Data for analysis>
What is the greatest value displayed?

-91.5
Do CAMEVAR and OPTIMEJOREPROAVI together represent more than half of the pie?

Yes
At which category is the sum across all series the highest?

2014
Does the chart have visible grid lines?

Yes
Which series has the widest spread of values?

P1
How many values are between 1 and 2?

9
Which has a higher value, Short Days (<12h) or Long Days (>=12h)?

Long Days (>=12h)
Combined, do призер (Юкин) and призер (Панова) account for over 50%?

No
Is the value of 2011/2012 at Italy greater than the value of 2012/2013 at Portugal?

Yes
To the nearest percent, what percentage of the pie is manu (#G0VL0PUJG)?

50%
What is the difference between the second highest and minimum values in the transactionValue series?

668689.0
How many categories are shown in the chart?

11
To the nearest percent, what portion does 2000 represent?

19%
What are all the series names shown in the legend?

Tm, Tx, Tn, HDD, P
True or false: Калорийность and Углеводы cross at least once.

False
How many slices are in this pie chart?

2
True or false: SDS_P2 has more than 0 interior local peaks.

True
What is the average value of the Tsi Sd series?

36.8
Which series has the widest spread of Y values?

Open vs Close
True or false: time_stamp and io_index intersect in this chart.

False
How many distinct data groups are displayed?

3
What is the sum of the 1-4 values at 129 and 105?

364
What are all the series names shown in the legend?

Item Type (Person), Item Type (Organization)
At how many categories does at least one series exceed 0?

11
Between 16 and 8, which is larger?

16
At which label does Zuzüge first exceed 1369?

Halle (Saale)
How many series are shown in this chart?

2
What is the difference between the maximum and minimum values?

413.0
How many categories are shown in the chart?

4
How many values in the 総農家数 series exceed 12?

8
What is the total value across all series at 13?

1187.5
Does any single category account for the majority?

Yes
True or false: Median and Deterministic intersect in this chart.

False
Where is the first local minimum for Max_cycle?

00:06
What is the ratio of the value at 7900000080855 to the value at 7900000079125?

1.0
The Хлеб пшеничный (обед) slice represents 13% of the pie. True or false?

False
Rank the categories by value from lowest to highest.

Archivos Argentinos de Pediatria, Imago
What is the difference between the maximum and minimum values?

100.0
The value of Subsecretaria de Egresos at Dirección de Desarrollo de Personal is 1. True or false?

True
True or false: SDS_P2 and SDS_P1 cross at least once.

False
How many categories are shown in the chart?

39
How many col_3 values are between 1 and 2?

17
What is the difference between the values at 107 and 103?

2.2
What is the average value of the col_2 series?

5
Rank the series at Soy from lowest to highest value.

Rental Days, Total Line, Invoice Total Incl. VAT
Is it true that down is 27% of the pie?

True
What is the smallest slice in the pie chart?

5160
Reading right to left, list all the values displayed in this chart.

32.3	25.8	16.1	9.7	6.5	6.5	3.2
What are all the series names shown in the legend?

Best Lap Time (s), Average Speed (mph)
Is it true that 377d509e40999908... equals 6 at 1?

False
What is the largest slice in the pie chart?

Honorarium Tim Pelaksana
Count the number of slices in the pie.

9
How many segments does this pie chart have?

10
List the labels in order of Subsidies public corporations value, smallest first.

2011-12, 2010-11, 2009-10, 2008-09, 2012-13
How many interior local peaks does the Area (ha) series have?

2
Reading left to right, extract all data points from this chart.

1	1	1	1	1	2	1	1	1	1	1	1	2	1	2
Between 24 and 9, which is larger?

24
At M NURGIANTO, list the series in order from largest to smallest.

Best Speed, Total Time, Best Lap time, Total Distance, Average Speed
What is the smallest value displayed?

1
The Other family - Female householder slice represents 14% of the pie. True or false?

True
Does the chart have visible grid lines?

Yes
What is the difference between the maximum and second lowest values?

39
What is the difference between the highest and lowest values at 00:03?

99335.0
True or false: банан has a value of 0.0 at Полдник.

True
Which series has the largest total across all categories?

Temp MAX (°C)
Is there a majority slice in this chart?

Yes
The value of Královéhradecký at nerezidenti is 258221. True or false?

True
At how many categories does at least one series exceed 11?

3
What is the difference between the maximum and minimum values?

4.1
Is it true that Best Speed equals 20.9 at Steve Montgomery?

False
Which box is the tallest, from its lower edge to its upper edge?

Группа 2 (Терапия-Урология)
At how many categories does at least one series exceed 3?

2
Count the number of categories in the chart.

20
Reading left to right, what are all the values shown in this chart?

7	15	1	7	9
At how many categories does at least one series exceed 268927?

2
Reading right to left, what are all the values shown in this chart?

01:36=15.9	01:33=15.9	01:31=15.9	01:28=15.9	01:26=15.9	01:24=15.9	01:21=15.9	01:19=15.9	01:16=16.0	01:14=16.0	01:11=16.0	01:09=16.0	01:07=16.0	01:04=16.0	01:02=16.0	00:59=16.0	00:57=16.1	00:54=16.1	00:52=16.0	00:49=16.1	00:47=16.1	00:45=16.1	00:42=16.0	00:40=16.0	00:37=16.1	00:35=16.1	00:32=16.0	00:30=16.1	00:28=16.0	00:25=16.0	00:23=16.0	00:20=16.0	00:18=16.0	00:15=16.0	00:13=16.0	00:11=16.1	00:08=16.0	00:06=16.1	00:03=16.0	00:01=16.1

Required work> Convert every line of the entries above into a Markdown table with two columns, Row and Text. Put each line's running number under Row and skip the blank lines.

Exercise response>
| Row | Text |
|---|---|
| 1 | What is the greatest value displayed? |
| 2 | -91.5 |
| 3 | Do CAMEVAR and OPTIMEJOREPROAVI together represent more than half of the pie? |
| 4 | Yes |
| 5 | At which category is the sum across all series the highest? |
| 6 | 2014 |
| 7 | Does the chart have visible grid lines? |
| 8 | Yes |
| 9 | Which series has the widest spread of values? |
| 10 | P1 |
| 11 | How many values are between 1 and 2? |
| 12 | 9 |
| 13 | Which has a higher value, Short Days (<12h) or Long Days (>=12h)? |
| 14 | Long Days (>=12h) |
| 15 | Combined, do призер (Юкин) and призер (Панова) account for over 50%? |
| 16 | No |
| 17 | Is the value of 2011/2012 at Italy greater than the value of 2012/2013 at Portugal? |
| 18 | Yes |
| 19 | To the nearest percent, what percentage of the pie is manu (#G0VL0PUJG)? |
| 20 | 50% |
| 21 | What is the difference between the second highest and minimum values in the transactionValue series? |
| 22 | 668689.0 |
| 23 | How many categories are shown in the chart? |
| 24 | 11 |
| 25 | To the nearest percent, what portion does 2000 represent? |
| 26 | 19% |
| 27 | What are all the series names shown in the legend? |
| 28 | Tm, Tx, Tn, HDD, P |
| 29 | True or false: Калорийность and Углеводы cross at least once. |
| 30 | False |
| 31 | How many slices are in this pie chart? |
| 32 | 2 |
| 33 | True or false: SDS_P2 has more than 0 interior local peaks. |
| 34 | True |
| 35 | What is the average value of the Tsi Sd series? |
| 36 | 36.8 |
| 37 | Which series has the widest spread of Y values? |
| 38 | Open vs Close |
| 39 | True or false: time_stamp and io_index intersect in this chart. |
| 40 | False |
| 41 | How many distinct data groups are displayed? |
| 42 | 3 |
| 43 | What is the sum of the 1-4 values at 129 and 105? |
| 44 | 364 |
| 45 | What are all the series names shown in the legend? |
| 46 | Item Type (Person), Item Type (Organization) |
| 47 | At how many categories does at least one series exceed 0? |
| 48 | 11 |
| 49 | Between 16 and 8, which is larger? |
| 50 | 16 |
| 51 | At which label does Zuzüge first exceed 1369? |
| 52 | Halle (Saale) |
| 53 | How many series are shown in this chart? |
| 54 | 2 |
| 55 | What is the difference between the maximum and minimum values? |
| 56 | 413.0 |
| 57 | How many categories are shown in the chart? |
| 58 | 4 |
| 59 | How many values in the 総農家数 series exceed 12? |
| 60 | 8 |
| 61 | What is the total value across all series at 13? |
| 62 | 1187.5 |
| 63 | Does any single category account for the majority? |
| 64 | Yes |
| 65 | True or false: Median and Deterministic intersect in this chart. |
| 66 | False |
| 67 | Where is the first local minimum for Max_cycle? |
| 68 | 00:06 |
| 69 | What is the ratio of the value at 7900000080855 to the value at 7900000079125? |
| 70 | 1.0 |
| 71 | The Хлеб пшеничный (обед) slice represents 13% of the pie. True or false? |
| 72 | False |
| 73 | Rank the categories by value from lowest to highest. |
| 74 | Archivos Argentinos de Pediatria, Imago |
| 75 | What is the difference between the maximum and minimum values? |
| 76 | 100.0 |
| 77 | The value of Subsecretaria de Egresos at Dirección de Desarrollo de Personal is 1. True or false? |
| 78 | True |
| 79 | True or false: SDS_P2 and SDS_P1 cross at least once. |
| 80 | False |
| 81 | How many categories are shown in the chart? |
| 82 | 39 |
| 83 | How many col_3 values are between 1 and 2? |
| 84 | 17 |
| 85 | What is the difference between the values at 107 and 103? |
| 86 | 2.2 |
| 87 | What is the average value of the col_2 series? |
| 88 | 5 |
| 89 | Rank the series at Soy from lowest to highest value. |
| 90 | Rental Days, Total Line, Invoice Total Incl. VAT |
| 91 | Is it true that down is 27% of the pie? |
| 92 | True |
| 93 | What is the smallest slice in the pie chart? |
| 94 | 5160 |
| 95 | Reading right to left, list all the values displayed in this chart. |
| 96 | 32.3	25.8	16.1	9.7	6.5	6.5	3.2 |
| 97 | What are all the series names shown in the legend? |
| 98 | Best Lap Time (s), Average Speed (mph) |
| 99 | Is it true that 377d509e40999908... equals 6 at 1? |
| 100 | False |
| 101 | What is the largest slice in the pie chart? |
| 102 | Honorarium Tim Pelaksana |
| 103 | Count the number of slices in the pie. |
| 104 | 9 |
| 105 | How many segments does this pie chart have? |
| 106 | 10 |
| 107 | List the labels in order of Subsidies public corporations value, smallest first. |
| 108 | 2011-12, 2010-11, 2009-10, 2008-09, 2012-13 |
| 109 | How many interior local peaks does the Area (ha) series have? |
| 110 | 2 |
| 111 | Reading left to right, extract all data points from this chart. |
| 112 | 1	1	1	1	1	2	1	1	1	1	1	1	2	1	2 |
| 113 | Between 24 and 9, which is larger? |
| 114 | 24 |
| 115 | At M NURGIANTO, list the series in order from largest to smallest. |
| 116 | Best Speed, Total Time, Best Lap time, Total Distance, Average Speed |
| 117 | What is the smallest value displayed? |
| 118 | 1 |
| 119 | The Other family - Female householder slice represents 14% of the pie. True or false? |
| 120 | True |
| 121 | Does the chart have visible grid lines? |
| 122 | Yes |
| 123 | What is the difference between the maximum and second lowest values? |
| 124 | 39 |
| 125 | What is the difference between the highest and lowest values at 00:03? |
| 126 | 99335.0 |
| 127 | True or false: банан has a value of 0.0 at Полдник. |
| 128 | True |
| 129 | Which series has the largest total across all categories? |
| 130 | Temp MAX (°C) |
| 131 | Is there a majority slice in this chart? |
| 132 | Yes |
| 133 | The value of Královéhradecký at nerezidenti is 258221. True or false? |
| 134 | True |
| 135 | At how many categories does at least one series exceed 11? |
| 136 | 3 |
| 137 | What is the difference between the maximum and minimum values? |
| 138 | 4.1 |
| 139 | Is it true that Best Speed equals 20.9 at Steve Montgomery? |
| 140 | False |
| 141 | Which box is the tallest, from its lower edge to its upper edge? |
| 142 | Группа 2 (Терапия-Урология) |
| 143 | At how many categories does at least one series exceed 3? |
| 144 | 2 |
| 145 | Count the number of categories in the chart. |
| 146 | 20 |
| 147 | Reading left to right, what are all the values shown in this chart? |
| 148 | 7	15	1	7	9 |
| 149 | At how many categories does at least one series exceed 268927? |
| 150 | 2 |
| 151 | Reading right to left, what are all the values shown in this chart? |
| 152 | 01:36=15.9	01:33=15.9	01:31=15.9	01:28=15.9	01:26=15.9	01:24=15.9	01:21=15.9	01:19=15.9	01:16=16.0	01:14=16.0	01:11=16.0	01:09=16.0	01:07=16.0	01:04=16.0	01:02=16.0	00:59=16.0	00:57=16.1	00:54=16.1	00:52=16.0	00:49=16.1	00:47=16.1	00:45=16.1	00:42=16.0	00:40=16.0	00:37=16.1	00:35=16.1	00:32=16.0	00:30=16.1	00:28=16.0	00:25=16.0	00:23=16.0	00:20=16.0	00:18=16.0	00:15=16.0	00:13=16.0	00:11=16.1	00:08=16.0	00:06=16.1	00:03=16.0	00:01=16.1 |